(Stored entries)
"""

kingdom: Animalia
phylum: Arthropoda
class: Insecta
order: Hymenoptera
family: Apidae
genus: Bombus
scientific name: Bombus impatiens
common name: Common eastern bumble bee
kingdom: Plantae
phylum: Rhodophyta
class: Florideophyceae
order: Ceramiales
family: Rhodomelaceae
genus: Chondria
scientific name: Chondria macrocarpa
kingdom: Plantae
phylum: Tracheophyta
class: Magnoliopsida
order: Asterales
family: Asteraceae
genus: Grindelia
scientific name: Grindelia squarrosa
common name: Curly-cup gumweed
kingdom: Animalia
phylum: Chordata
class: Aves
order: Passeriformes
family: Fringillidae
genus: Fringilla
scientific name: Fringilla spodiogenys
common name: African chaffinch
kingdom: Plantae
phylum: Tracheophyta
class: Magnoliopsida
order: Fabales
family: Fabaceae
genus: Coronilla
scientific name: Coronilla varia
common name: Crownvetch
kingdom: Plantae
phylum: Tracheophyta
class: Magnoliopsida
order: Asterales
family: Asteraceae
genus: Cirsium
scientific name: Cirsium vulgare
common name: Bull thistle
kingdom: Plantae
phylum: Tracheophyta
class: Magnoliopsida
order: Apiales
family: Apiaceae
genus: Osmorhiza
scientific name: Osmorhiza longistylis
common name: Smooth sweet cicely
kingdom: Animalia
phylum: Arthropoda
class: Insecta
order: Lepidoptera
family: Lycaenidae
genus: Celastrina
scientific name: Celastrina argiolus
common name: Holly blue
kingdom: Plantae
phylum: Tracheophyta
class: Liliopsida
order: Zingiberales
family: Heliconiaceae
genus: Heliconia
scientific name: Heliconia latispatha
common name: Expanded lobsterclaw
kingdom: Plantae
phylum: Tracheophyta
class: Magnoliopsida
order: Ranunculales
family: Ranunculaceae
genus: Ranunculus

"""

*Given instruction*:
Retype the lines exactly as they appear, starting with the line that contains "common name: Expanded lobsterclaw" and going on through the last line of the records.

*Task solution*:
common name: Expanded lobsterclaw
kingdom: Plantae
phylum: Tracheophyta
class: Magnoliopsida
order: Ranunculales
family: Ranunculaceae
genus: Ranunculus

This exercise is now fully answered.